§ Material to process
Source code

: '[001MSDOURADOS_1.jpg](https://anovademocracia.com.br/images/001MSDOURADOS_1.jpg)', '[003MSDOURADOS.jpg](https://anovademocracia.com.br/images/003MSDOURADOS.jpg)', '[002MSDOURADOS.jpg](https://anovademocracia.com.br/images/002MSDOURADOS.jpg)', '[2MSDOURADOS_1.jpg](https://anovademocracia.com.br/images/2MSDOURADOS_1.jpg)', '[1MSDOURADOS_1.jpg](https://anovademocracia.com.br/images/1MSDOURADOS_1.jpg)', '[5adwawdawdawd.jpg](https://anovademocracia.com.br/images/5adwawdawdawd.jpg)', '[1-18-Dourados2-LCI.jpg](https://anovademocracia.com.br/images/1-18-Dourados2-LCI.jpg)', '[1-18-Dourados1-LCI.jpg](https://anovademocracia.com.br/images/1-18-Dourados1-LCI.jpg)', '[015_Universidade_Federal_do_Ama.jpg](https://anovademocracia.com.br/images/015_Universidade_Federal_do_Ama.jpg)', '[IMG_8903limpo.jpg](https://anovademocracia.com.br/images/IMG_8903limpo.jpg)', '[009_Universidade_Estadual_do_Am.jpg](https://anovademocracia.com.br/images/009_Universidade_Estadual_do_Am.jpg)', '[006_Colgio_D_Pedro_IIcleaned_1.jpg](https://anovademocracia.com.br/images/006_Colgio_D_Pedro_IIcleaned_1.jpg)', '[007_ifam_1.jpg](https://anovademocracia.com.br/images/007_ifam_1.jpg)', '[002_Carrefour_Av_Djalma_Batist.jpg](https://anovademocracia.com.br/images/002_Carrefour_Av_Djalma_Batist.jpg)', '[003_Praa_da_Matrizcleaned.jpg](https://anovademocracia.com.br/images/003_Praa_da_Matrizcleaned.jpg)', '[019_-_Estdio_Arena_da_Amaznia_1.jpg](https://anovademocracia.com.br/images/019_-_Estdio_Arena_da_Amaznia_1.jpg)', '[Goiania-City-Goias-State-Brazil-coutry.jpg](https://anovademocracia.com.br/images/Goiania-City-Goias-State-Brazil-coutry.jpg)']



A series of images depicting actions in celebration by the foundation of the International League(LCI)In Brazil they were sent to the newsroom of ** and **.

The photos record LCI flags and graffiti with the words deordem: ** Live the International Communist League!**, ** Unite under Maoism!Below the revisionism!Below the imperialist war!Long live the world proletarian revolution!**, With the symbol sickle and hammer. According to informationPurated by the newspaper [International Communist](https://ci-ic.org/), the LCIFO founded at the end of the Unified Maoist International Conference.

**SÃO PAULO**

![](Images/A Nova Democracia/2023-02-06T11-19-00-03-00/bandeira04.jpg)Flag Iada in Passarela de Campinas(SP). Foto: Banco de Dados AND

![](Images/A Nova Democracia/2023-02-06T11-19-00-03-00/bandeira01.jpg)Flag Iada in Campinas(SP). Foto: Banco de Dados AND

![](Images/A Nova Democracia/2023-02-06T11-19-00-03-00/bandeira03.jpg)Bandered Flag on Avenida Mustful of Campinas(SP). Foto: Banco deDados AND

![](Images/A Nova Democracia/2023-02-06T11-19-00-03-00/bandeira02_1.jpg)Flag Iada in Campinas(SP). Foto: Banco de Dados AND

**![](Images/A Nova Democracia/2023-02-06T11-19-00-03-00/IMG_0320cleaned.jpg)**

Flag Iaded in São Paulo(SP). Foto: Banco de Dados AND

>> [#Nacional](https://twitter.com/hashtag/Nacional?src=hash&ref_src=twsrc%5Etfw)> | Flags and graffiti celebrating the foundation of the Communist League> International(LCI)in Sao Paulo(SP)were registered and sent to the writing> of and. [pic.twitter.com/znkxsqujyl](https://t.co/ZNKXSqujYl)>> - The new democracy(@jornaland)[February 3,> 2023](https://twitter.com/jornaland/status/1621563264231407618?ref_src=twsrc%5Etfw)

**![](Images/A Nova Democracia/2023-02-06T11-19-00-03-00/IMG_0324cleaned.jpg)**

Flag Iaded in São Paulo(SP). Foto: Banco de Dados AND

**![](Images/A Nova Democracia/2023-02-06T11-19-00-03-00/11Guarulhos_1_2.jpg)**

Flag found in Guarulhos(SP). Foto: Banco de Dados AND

§ Assignment
Return everything in the records. Keep each line exactly as written.

§ Reply to the task
Source code

: '[001MSDOURADOS_1.jpg](https://anovademocracia.com.br/images/001MSDOURADOS_1.jpg)', '[003MSDOURADOS.jpg](https://anovademocracia.com.br/images/003MSDOURADOS.jpg)', '[002MSDOURADOS.jpg](https://anovademocracia.com.br/images/002MSDOURADOS.jpg)', '[2MSDOURADOS_1.jpg](https://anovademocracia.com.br/images/2MSDOURADOS_1.jpg)', '[1MSDOURADOS_1.jpg](https://anovademocracia.com.br/images/1MSDOURADOS_1.jpg)', '[5adwawdawdawd.jpg](https://anovademocracia.com.br/images/5adwawdawdawd.jpg)', '[1-18-Dourados2-LCI.jpg](https://anovademocracia.com.br/images/1-18-Dourados2-LCI.jpg)', '[1-18-Dourados1-LCI.jpg](https://anovademocracia.com.br/images/1-18-Dourados1-LCI.jpg)', '[015_Universidade_Federal_do_Ama.jpg](https://anovademocracia.com.br/images/015_Universidade_Federal_do_Ama.jpg)', '[IMG_8903limpo.jpg](https://anovademocracia.com.br/images/IMG_8903limpo.jpg)', '[009_Universidade_Estadual_do_Am.jpg](https://anovademocracia.com.br/images/009_Universidade_Estadual_do_Am.jpg)', '[006_Colgio_D_Pedro_IIcleaned_1.jpg](https://anovademocracia.com.br/images/006_Colgio_D_Pedro_IIcleaned_1.jpg)', '[007_ifam_1.jpg](https://anovademocracia.com.br/images/007_ifam_1.jpg)', '[002_Carrefour_Av_Djalma_Batist.jpg](https://anovademocracia.com.br/images/002_Carrefour_Av_Djalma_Batist.jpg)', '[003_Praa_da_Matrizcleaned.jpg](https://anovademocracia.com.br/images/003_Praa_da_Matrizcleaned.jpg)', '[019_-_Estdio_Arena_da_Amaznia_1.jpg](https://anovademocracia.com.br/images/019_-_Estdio_Arena_da_Amaznia_1.jpg)', '[Goiania-City-Goias-State-Brazil-coutry.jpg](https://anovademocracia.com.br/images/Goiania-City-Goias-State-Brazil-coutry.jpg)']



A series of images depicting actions in celebration by the foundation of the International League(LCI)In Brazil they were sent to the newsroom of ** and **.

The photos record LCI flags and graffiti with the words deordem: ** Live the International Communist League!**, ** Unite under Maoism!Below the revisionism!Below the imperialist war!Long live the world proletarian revolution!**, With the symbol sickle and hammer. According to informationPurated by the newspaper [International Communist](https://ci-ic.org/), the LCIFO founded at the end of the Unified Maoist International Conference.

**SÃO PAULO**

![](Images/A Nova Democracia/2023-02-06T11-19-00-03-00/bandeira04.jpg)Flag Iada in Passarela de Campinas(SP). Foto: Banco de Dados AND

![](Images/A Nova Democracia/2023-02-06T11-19-00-03-00/bandeira01.jpg)Flag Iada in Campinas(SP). Foto: Banco de Dados AND

![](Images/A Nova Democracia/2023-02-06T11-19-00-03-00/bandeira03.jpg)Bandered Flag on Avenida Mustful of Campinas(SP). Foto: Banco deDados AND

![](Images/A Nova Democracia/2023-02-06T11-19-00-03-00/bandeira02_1.jpg)Flag Iada in Campinas(SP). Foto: Banco de Dados AND

**![](Images/A Nova Democracia/2023-02-06T11-19-00-03-00/IMG_0320cleaned.jpg)**

Flag Iaded in São Paulo(SP). Foto: Banco de Dados AND

>> [#Nacional](https://twitter.com/hashtag/Nacional?src=hash&ref_src=twsrc%5Etfw)> | Flags and graffiti celebrating the foundation of the Communist League> International(LCI)in Sao Paulo(SP)were registered and sent to the writing> of and. [pic.twitter.com/znkxsqujyl](https://t.co/ZNKXSqujYl)>> - The new democracy(@jornaland)[February 3,> 2023](https://twitter.com/jornaland/status/1621563264231407618?ref_src=twsrc%5Etfw)

**![](Images/A Nova Democracia/2023-02-06T11-19-00-03-00/IMG_0324cleaned.jpg)**

Flag Iaded in São Paulo(SP). Foto: Banco de Dados AND

**![](Images/A Nova Democracia/2023-02-06T11-19-00-03-00/11Guarulhos_1_2.jpg)**

Flag found in Guarulhos(SP). Foto: Banco de Dados AND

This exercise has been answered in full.